Use the /generate endpoint in the RAG server of a RAG pipeline to generate responses to prompts using custom conversation history.
To support multi-turn conversations, include the following parameters in the request body.
| Parameter | Description | Type |
|---|---|---|
| messages | A sequence of messages that form a conversation history. Each message contains a role field, which can be user, assistant, or system, and a content field that contains the message text. |
Array |
| use_knowledge_base | true to use a knowledge base; otherwise false. |
Boolean |
The following example payload includes a messages parameter that passes a custom conversation history to /generate endpoint for better contextual answers.
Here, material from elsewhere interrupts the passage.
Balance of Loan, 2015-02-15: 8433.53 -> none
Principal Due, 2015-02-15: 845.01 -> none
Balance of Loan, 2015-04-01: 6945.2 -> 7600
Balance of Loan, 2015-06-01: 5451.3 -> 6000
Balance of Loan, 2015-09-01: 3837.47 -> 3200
You can include or change the following parameters in the request body while trying out the generate API using this notebook.
{
"messages": [
{
"role": "system",
"content": "You are an assistant that provides information about FastAPI."
},
{
"role": "user",
"content": "What is FastAPI?"
},
{
"role": "assistant",
"content": "FastAPI is a modern, fast (high-performance), web framework for building APIs with Python 3.6+ based on standard Python type hints."
},
{
"role": "user",
"content": "What are the key features of FastAPI?"
}
],
"use_knowledge_base": true
}[!TIP]: For better accuracy of multi-turn queries, consider enabling query rewriting.